White Bread

My biggest mistake when making this the first time was over proofing my dough. However, I got more of an oversized ciabatta like bread by neglecting this dough.

Sources

Taken from Joshua Weissman.

Ingredients

  • 174g water

  • 125g whole milk (I use almond milk)

  • 9g yeast (1 packet)

  • 440g bread flour

  • 8g fine sea salt

  • 21g granulated sugar

  • 42g unsalted butter softened, cut into 3 even(ish) pieces

Directions

  • Mix Water, milk and warm to (98F/37C). Mix in yeast and let bloom for 10 minutes.

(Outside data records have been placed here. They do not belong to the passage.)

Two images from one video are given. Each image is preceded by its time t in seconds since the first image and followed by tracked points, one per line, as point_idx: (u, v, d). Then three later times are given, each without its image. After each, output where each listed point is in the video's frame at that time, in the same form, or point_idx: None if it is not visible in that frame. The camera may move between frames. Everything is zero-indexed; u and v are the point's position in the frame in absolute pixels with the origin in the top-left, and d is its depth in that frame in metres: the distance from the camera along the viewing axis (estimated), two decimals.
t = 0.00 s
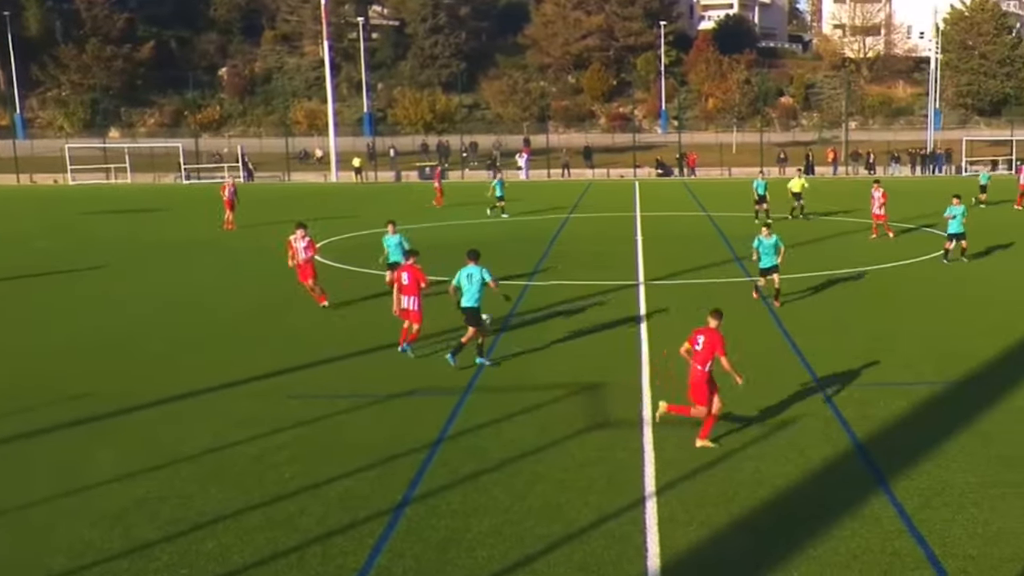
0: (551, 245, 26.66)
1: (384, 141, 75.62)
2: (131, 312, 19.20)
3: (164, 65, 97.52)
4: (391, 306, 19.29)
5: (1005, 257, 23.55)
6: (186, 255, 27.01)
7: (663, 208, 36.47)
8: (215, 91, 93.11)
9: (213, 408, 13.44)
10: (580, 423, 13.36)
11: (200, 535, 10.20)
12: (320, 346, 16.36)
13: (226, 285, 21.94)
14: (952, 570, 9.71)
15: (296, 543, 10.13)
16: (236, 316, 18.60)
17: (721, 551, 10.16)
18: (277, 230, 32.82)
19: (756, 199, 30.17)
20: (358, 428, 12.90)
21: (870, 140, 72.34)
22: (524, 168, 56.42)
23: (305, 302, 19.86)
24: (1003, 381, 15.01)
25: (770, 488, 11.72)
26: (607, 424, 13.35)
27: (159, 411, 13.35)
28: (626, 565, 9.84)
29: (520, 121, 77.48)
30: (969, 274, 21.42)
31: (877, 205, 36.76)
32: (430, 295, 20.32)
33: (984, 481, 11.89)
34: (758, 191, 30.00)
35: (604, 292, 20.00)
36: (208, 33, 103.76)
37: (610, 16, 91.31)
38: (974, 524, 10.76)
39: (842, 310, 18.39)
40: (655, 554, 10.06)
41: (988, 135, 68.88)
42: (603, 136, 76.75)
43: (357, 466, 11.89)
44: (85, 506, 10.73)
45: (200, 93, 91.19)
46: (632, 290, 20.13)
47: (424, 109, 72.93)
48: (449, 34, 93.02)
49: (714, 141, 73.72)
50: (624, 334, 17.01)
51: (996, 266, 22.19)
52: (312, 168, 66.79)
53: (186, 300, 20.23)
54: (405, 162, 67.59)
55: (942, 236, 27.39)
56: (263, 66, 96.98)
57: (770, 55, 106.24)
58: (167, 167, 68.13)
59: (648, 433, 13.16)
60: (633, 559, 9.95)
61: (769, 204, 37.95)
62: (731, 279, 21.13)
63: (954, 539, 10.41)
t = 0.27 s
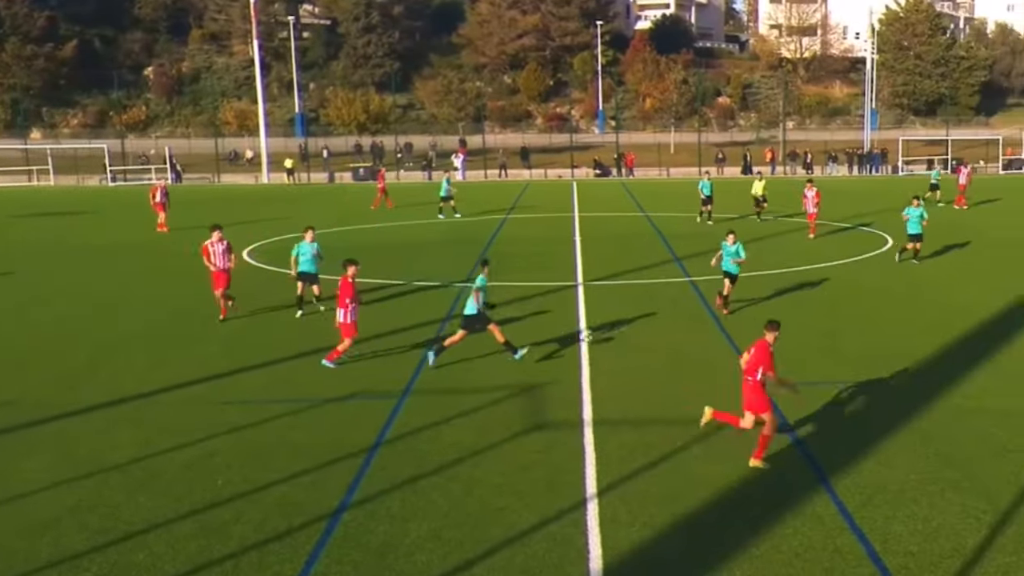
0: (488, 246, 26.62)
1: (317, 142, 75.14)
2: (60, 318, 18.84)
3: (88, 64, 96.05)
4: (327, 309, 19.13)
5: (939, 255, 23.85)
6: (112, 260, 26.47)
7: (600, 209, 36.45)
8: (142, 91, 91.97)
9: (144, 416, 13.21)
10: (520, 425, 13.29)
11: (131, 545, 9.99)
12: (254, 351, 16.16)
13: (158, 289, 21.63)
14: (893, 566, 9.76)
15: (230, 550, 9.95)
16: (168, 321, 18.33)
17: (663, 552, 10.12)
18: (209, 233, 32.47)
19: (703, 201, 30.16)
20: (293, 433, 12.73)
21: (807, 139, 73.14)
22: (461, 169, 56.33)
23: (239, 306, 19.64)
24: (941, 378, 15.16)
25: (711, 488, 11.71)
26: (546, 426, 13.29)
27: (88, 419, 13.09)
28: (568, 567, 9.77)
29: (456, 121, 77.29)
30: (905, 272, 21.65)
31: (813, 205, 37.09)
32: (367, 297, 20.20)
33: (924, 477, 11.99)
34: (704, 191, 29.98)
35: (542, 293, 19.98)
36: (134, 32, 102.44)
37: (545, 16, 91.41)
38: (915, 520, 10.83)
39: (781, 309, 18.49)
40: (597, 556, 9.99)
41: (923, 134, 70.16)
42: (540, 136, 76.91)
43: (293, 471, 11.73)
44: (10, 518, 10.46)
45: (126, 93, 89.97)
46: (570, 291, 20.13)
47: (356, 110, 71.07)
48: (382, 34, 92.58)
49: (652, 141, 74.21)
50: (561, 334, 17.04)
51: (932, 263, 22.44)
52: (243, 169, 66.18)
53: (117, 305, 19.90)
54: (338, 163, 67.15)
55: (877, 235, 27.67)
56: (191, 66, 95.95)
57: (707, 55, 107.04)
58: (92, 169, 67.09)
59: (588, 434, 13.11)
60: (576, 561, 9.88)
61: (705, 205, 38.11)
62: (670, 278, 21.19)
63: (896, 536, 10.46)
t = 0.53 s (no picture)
0: (419, 247, 26.49)
1: (242, 144, 74.30)
2: None
3: (3, 64, 94.05)
4: (255, 313, 18.89)
5: (872, 254, 24.09)
6: (34, 265, 25.95)
7: (534, 211, 36.33)
8: (58, 91, 90.30)
9: (65, 425, 12.93)
10: (454, 429, 13.18)
11: (55, 556, 9.76)
12: (181, 357, 15.90)
13: (80, 294, 21.21)
14: (832, 565, 9.77)
15: (156, 561, 9.73)
16: (92, 327, 17.97)
17: (600, 554, 10.04)
18: (135, 236, 31.96)
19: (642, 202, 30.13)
20: (221, 440, 12.52)
21: (741, 139, 73.66)
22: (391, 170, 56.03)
23: (164, 312, 19.32)
24: (875, 376, 15.28)
25: (649, 489, 11.67)
26: (481, 430, 13.18)
27: (8, 428, 12.81)
28: (506, 571, 9.66)
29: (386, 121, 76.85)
30: (839, 272, 21.83)
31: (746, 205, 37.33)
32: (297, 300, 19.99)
33: (861, 475, 12.04)
34: (644, 193, 29.98)
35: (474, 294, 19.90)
36: (50, 30, 100.71)
37: (476, 16, 91.03)
38: (852, 518, 10.86)
39: (718, 310, 18.54)
40: (535, 560, 9.90)
41: (854, 134, 71.10)
42: (472, 137, 76.75)
43: (221, 479, 11.53)
44: None
45: (42, 94, 88.24)
46: (504, 292, 20.07)
47: (283, 110, 70.50)
48: (308, 33, 91.67)
49: (585, 141, 74.45)
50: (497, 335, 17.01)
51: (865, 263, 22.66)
52: (167, 171, 65.25)
53: (37, 312, 19.48)
54: (265, 165, 66.50)
55: (811, 235, 27.88)
56: (111, 65, 94.43)
57: (640, 55, 107.41)
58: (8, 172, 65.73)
59: (524, 437, 13.02)
60: (513, 565, 9.78)
61: (639, 206, 38.20)
62: (604, 279, 21.23)
63: (834, 533, 10.48)
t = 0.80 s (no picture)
0: (349, 249, 26.25)
1: (162, 144, 73.15)
2: None
3: None
4: (180, 317, 18.57)
5: (804, 253, 24.24)
6: None
7: (464, 211, 36.11)
8: None
9: None
10: (385, 433, 13.02)
11: None
12: (104, 363, 15.56)
13: None
14: (766, 563, 9.76)
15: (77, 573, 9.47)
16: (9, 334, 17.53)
17: (534, 557, 9.94)
18: (55, 239, 31.33)
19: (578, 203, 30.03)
20: (144, 448, 12.26)
21: (672, 140, 74.11)
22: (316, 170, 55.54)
23: (85, 318, 18.93)
24: (808, 375, 15.34)
25: (584, 491, 11.59)
26: (413, 433, 13.03)
27: None
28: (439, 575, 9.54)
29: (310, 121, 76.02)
30: (773, 271, 21.93)
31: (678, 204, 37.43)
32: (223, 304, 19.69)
33: (795, 473, 12.06)
34: (582, 193, 29.92)
35: (405, 296, 19.75)
36: None
37: (402, 14, 90.22)
38: (786, 516, 10.87)
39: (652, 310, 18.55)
40: (469, 563, 9.78)
41: (783, 133, 71.92)
42: (399, 137, 76.37)
43: (144, 487, 11.27)
44: None
45: None
46: (434, 294, 19.94)
47: (204, 110, 70.23)
48: (229, 31, 90.30)
49: (515, 141, 74.60)
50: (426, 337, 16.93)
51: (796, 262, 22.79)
52: (85, 173, 64.11)
53: None
54: (187, 166, 65.59)
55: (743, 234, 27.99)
56: (24, 64, 92.33)
57: (569, 54, 107.39)
58: None
59: (456, 440, 12.90)
60: (446, 569, 9.65)
61: (571, 206, 38.14)
62: (536, 280, 21.17)
63: (769, 532, 10.48)
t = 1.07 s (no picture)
0: (277, 252, 25.96)
1: (81, 145, 71.78)
2: None
3: None
4: (105, 323, 18.21)
5: (739, 254, 24.34)
6: None
7: (396, 213, 35.86)
8: None
9: None
10: (316, 438, 12.83)
11: None
12: (25, 371, 15.20)
13: None
14: (704, 563, 9.71)
15: None
16: None
17: (469, 561, 9.82)
18: None
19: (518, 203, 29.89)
20: (67, 457, 11.97)
21: (605, 139, 74.54)
22: (241, 172, 54.89)
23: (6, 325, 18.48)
24: (743, 374, 15.36)
25: (520, 493, 11.49)
26: (345, 437, 12.86)
27: None
28: None
29: (234, 121, 74.88)
30: (708, 271, 21.96)
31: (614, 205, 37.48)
32: (151, 309, 19.35)
33: (732, 473, 12.04)
34: (521, 193, 29.84)
35: (335, 299, 19.57)
36: None
37: (328, 13, 88.85)
38: (723, 516, 10.84)
39: (589, 311, 18.53)
40: (404, 569, 9.64)
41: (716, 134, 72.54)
42: (326, 138, 75.81)
43: (67, 498, 10.99)
44: None
45: None
46: (365, 296, 19.77)
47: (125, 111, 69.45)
48: (150, 30, 88.49)
49: (445, 141, 74.71)
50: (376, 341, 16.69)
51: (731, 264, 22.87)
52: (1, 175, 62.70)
53: None
54: (107, 168, 64.37)
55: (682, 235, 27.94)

  • Combine bread flour, salt, sugar.

  • Add flour mix to mixer, on low speed slowly pour in yeast mixture from step 1.

  • Once fully combined, let mix for 2-3 minutes until the dough looks smooth.

  • Mix in the butter 1 piece at a time.

  • Shape into a ball, place in a greased bowl with a damp towel on top. Let rise for 1-1.5 hours or until doubled.

  • Grease a loaf pan with butter. Deflate the dough.

  • Roll dough on lightly floured surface, roughly 1/2 inch thick and the width of your load pan.

  • Tightly roll into a tube and place in a covered loaf plan. Let rise for 45-60 minutes of util doubled.

  • Place in a 350F degree oven for 35-40 minutes until golden brown.

  • Remove from bread pan and let cool completely on a wire rack.